Despite a decline in profitability for refractive corrections, specialty practices are booming as the demand for specialty contact lenses increases.
Here, we take a deep dive into the world of coding for medically necessary and specialty contact lenses because it often differs based on the carrier and the contract language you must abide by.
Many make medically necessary contact lenses a profit center in their practice, sometimes charging $2,000 to $3,000 for a medically necessary contact lens “package” consisting of professional services and materials, even if the patient has coverage for those services under a contracted plan that may reimburse much less.
However, a practitioner contracted with a plan cannot ignore one portion of a plan’s coverage. When you provide specialty contact lens services for a patient, you must use all of their coverage benefits, even if it doesn’t reimburse as much. Providing selective benefits when you are a contracted provider and the patient has coverage can create significant exposure for audit and financial penalties.
Code Services Correctly
The CPT’s contact lens fit section begins: “The fitting of a contact lens includes instruction and training of the wearer and incidental revision of the lens during the training period.” These codes describe the fit if performed according to the CPT, all of which begin with, “prescription of optical and physical characteristics of and fitting of contact lens, with medical supervision of adaptation”:
- 92310: corneal lens, both eyes, except for aphakia
- 92311: corneal lens for aphakia, one eye
- 92312: corneal lens for aphakia, both eyes
- 92313: corneoscleral lens
Note: While CPT’s 92313 code description does not specify laterality, the CMS indicates that it is considered a unilateral fit.
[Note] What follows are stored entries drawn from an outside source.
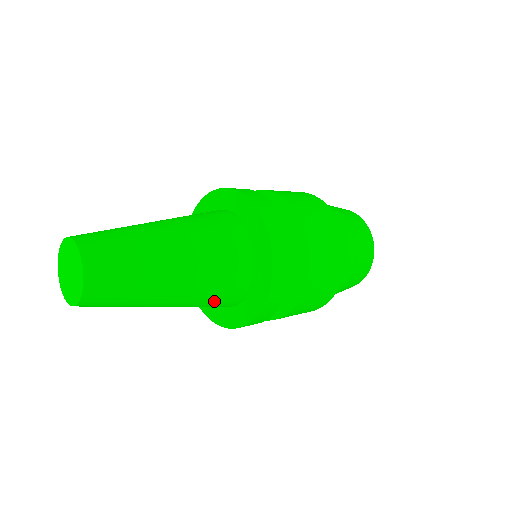
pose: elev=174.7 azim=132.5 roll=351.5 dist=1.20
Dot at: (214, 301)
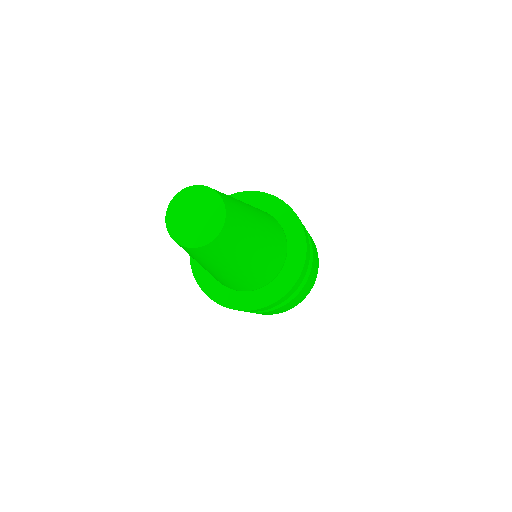
Dot at: (247, 283)
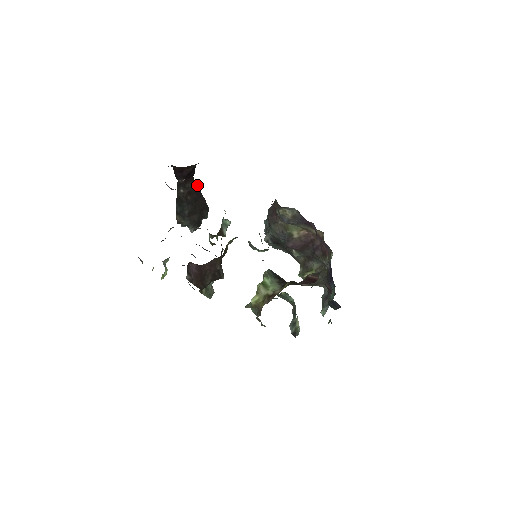
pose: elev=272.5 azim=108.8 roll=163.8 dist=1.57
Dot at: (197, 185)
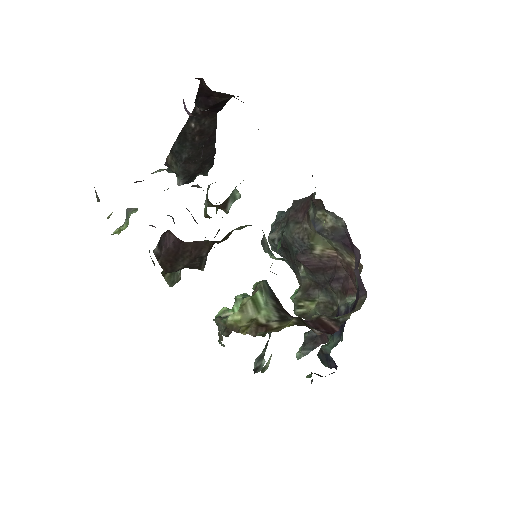
Dot at: (216, 127)
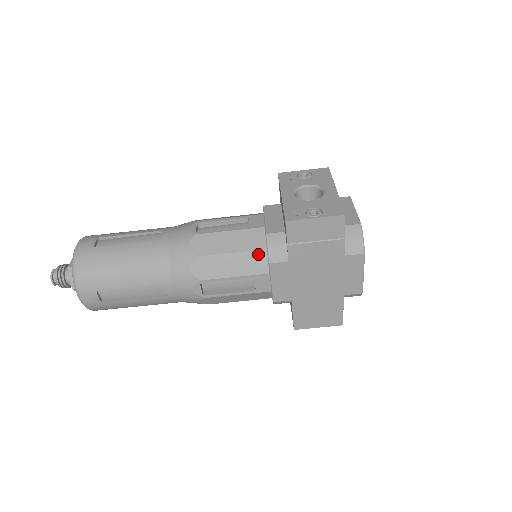
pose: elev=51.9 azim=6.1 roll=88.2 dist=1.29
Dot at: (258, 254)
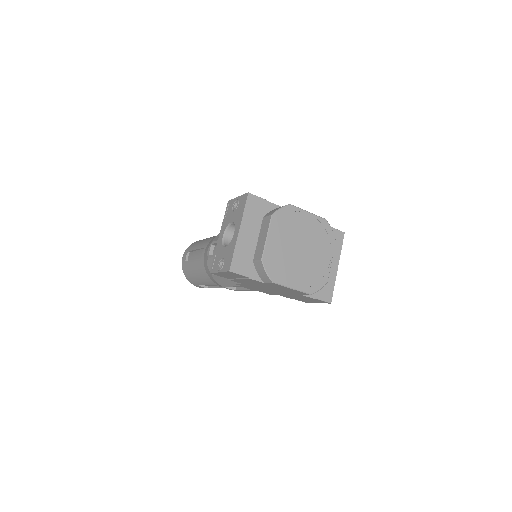
Dot at: occluded
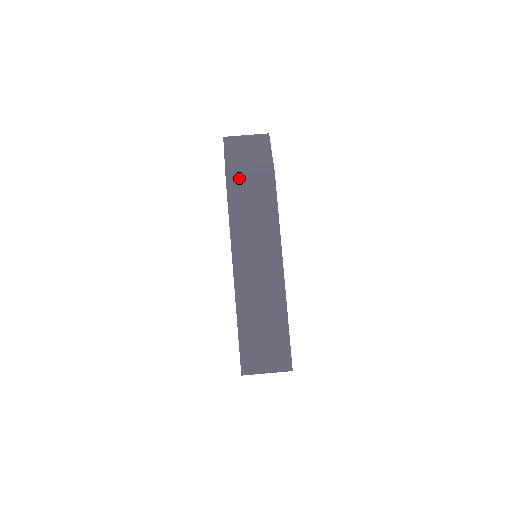
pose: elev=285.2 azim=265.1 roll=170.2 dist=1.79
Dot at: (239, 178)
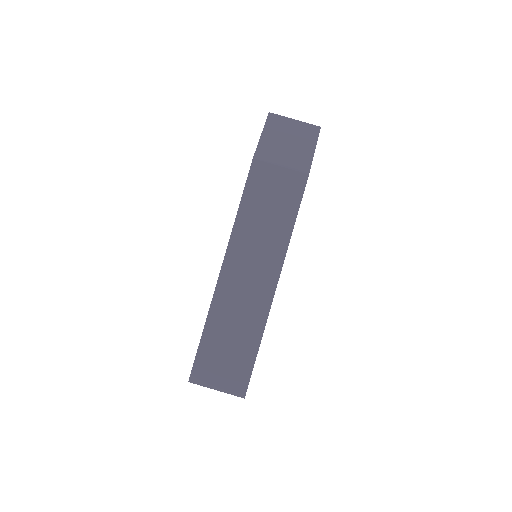
Dot at: (267, 166)
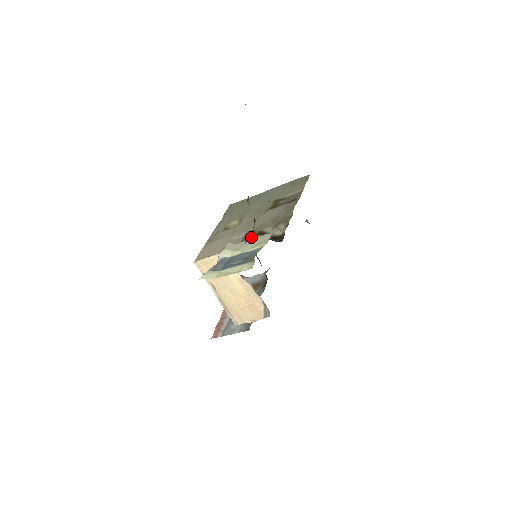
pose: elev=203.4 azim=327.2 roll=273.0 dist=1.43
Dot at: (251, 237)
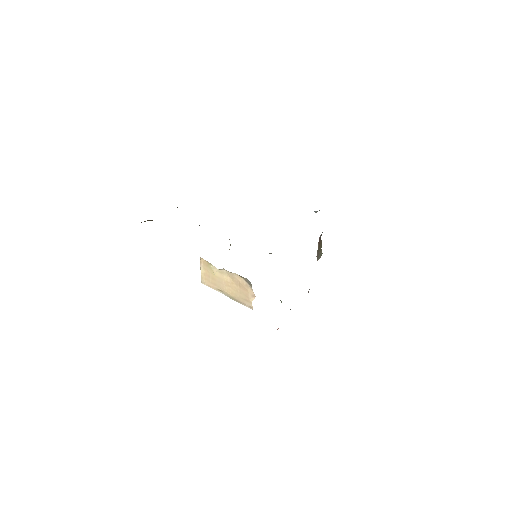
Dot at: occluded
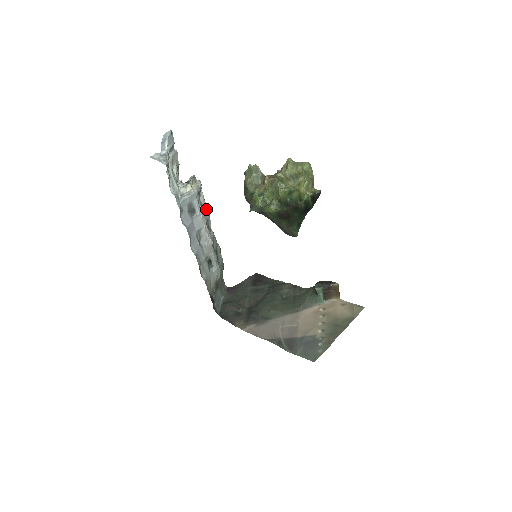
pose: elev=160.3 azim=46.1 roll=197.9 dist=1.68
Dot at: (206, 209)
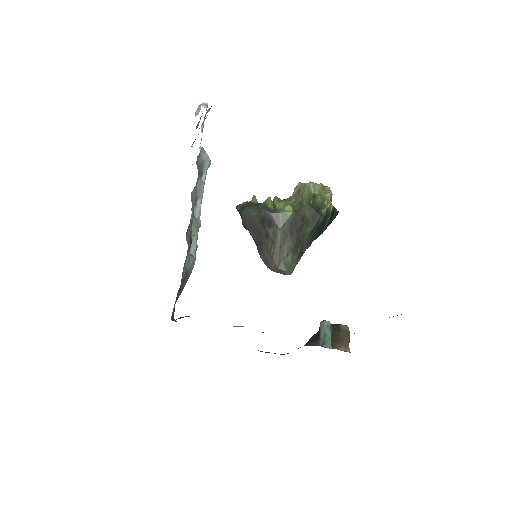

Additional useful codes include:
- 92071: Fitting of contact lens for treatment of ocular surface disease (considered a bilateral code).
- 92072: Fitting of a contact lens for management of keratoconus, initial fit. (Because this is a bilateral code, also report materials using either 99070 or the appropriate HCPCS Level II material code. According to the CPT, “For subsequent fittings, report using E/M service or general ophthalmological services.” For every follow up, use a 9921X or 92012 code to follow the keratoconic cornea. The contact lens is the treatment paradigm.)
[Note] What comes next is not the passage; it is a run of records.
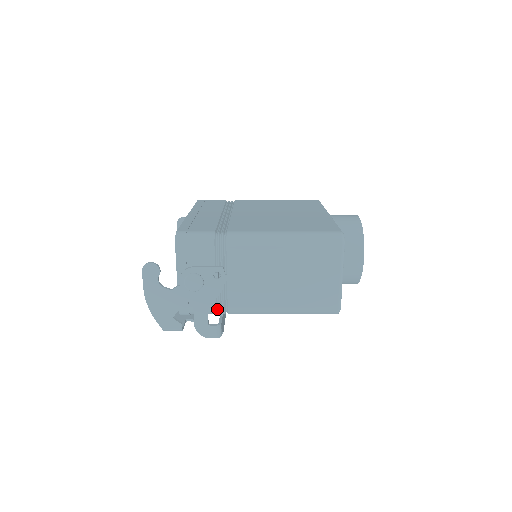
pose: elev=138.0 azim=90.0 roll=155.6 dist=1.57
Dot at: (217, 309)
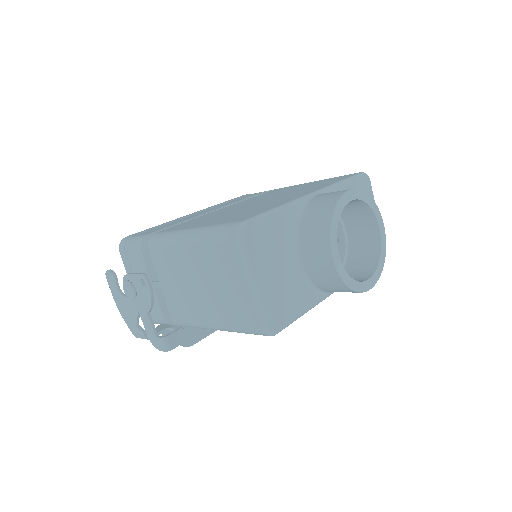
Dot at: (167, 319)
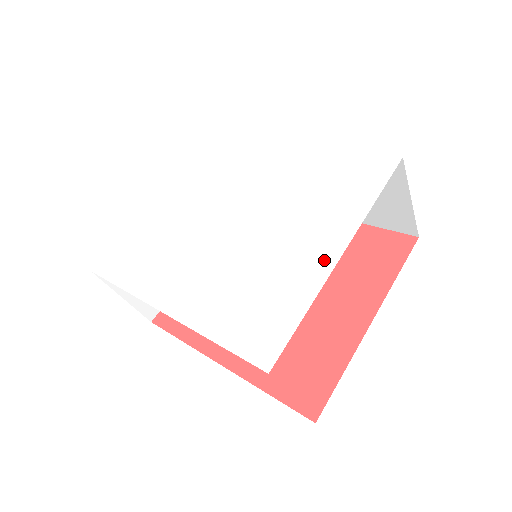
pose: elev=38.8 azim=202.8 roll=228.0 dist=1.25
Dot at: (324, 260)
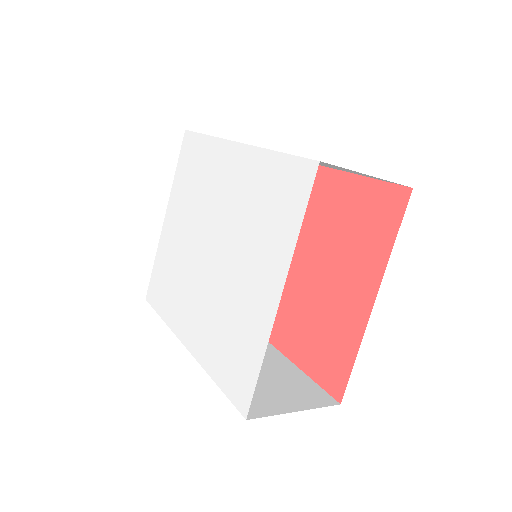
Dot at: (269, 305)
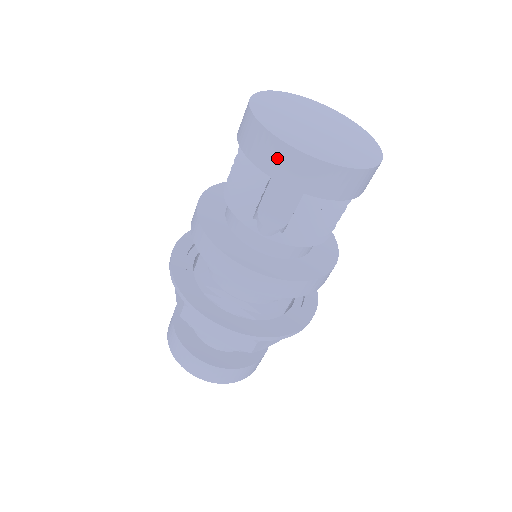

In many situations, revision of the lens during the training period and medical supervision of adaptation are accomplished during the first dispensing visit. Once you have either ordered the final lenses or provided the patient with their prescription, the patient is considered fit for the lenses, and the service period for that particular code is over.
What’s Wrong Matters
In addition to medical carriers, many managed vision care plans provide coverage for medically necessary contact lenses.
These clinical conditions typically have coverage: aphakia, nystagmus, keratoconus, aniridia, corneal transplant, hereditary corneal dystrophies, anisometropia ≥3.00D in any meridian, high ametropia ≥10.00D in any meridian, irregular astigmatism, achromatopsia, albinism, polychoria, anisocoria (congenital), pupillary abnormalities.
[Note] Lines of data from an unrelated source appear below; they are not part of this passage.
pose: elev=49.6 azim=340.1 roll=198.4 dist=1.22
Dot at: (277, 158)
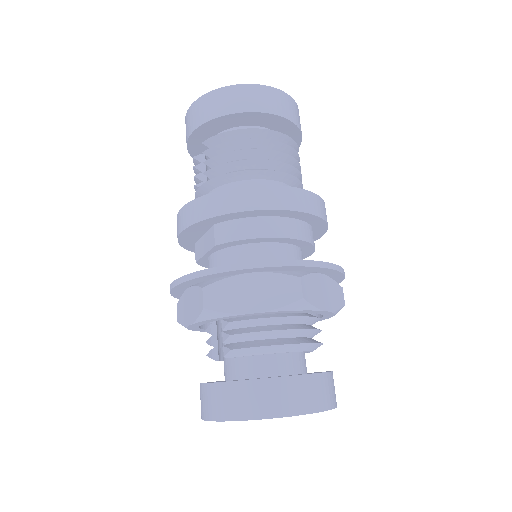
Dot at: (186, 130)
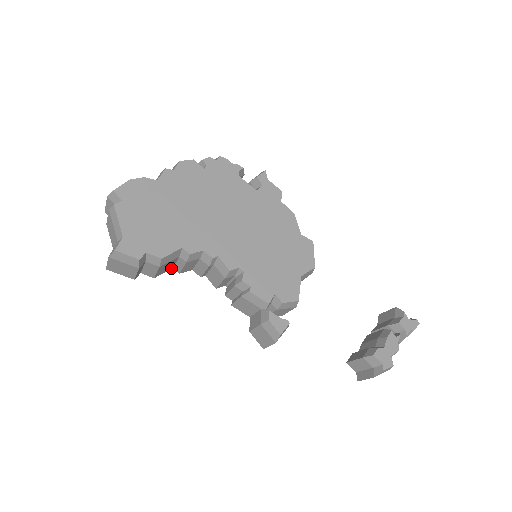
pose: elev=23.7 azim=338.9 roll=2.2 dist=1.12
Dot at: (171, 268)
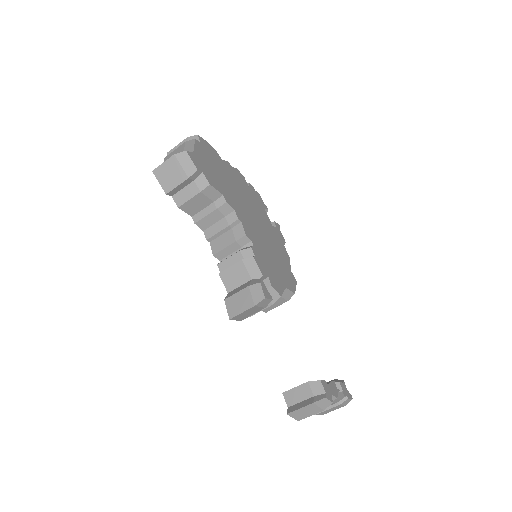
Dot at: (192, 215)
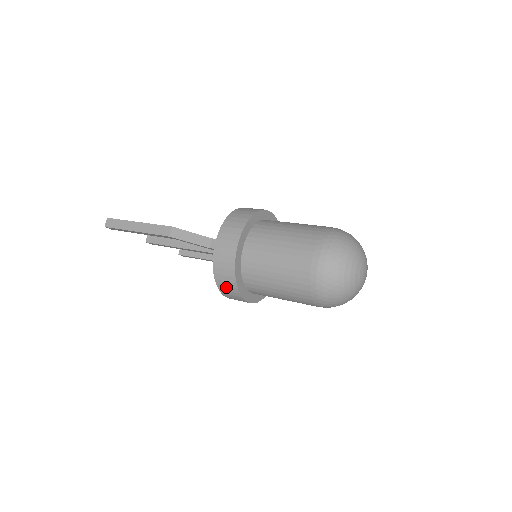
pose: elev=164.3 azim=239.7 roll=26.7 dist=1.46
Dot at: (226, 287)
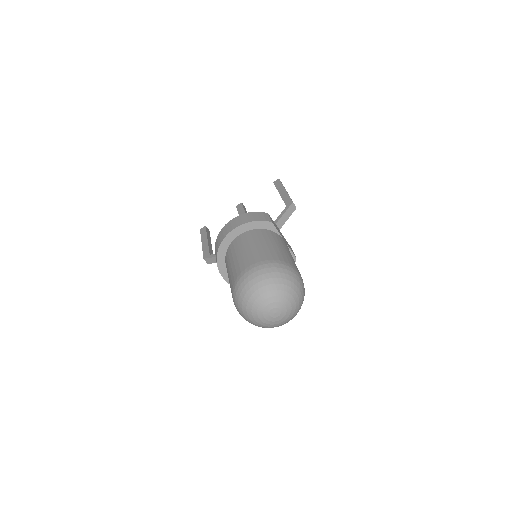
Dot at: occluded
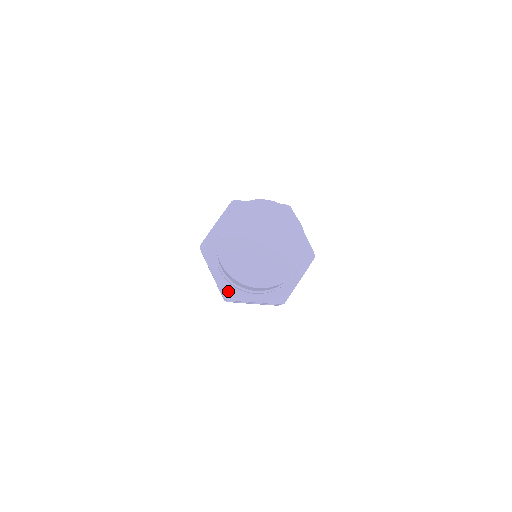
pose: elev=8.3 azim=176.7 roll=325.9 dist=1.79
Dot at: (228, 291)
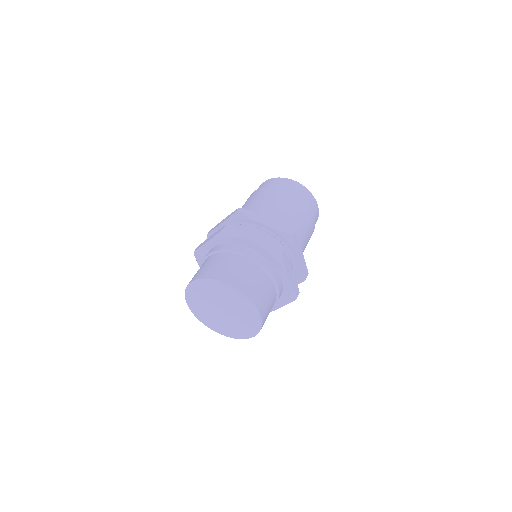
Dot at: occluded
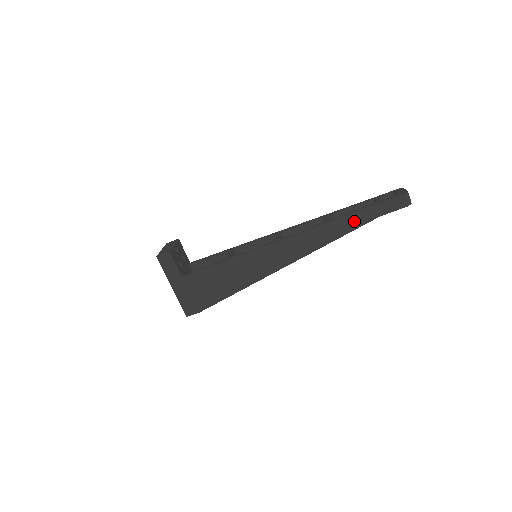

Should complications arise, bill for office visits using the established patient ophthalmologic (9201X) or E/M (9921X) codes because you are managing an ocular condition or complication, not performing a contact lens check.
Materials Are Separate
Typically, we use only a few HCPCS Level II contact lens material codes:
- V2530: contact lens, scleral, gas impermeable, per lens
- V2531: contact lens, scleral, gas permeable, per lens
- V2627: scleral cover shell
- V2599: contact lens, other type (N/A)
These are all based on a per-lens reimbursement, and the lens type and V codes must match. Many carriers now request invoices to support the lenses provided.
Lens advances are allowing us to treat a broader array of diagnoses with better outcomes; knowing how to code and bill properly is just as important.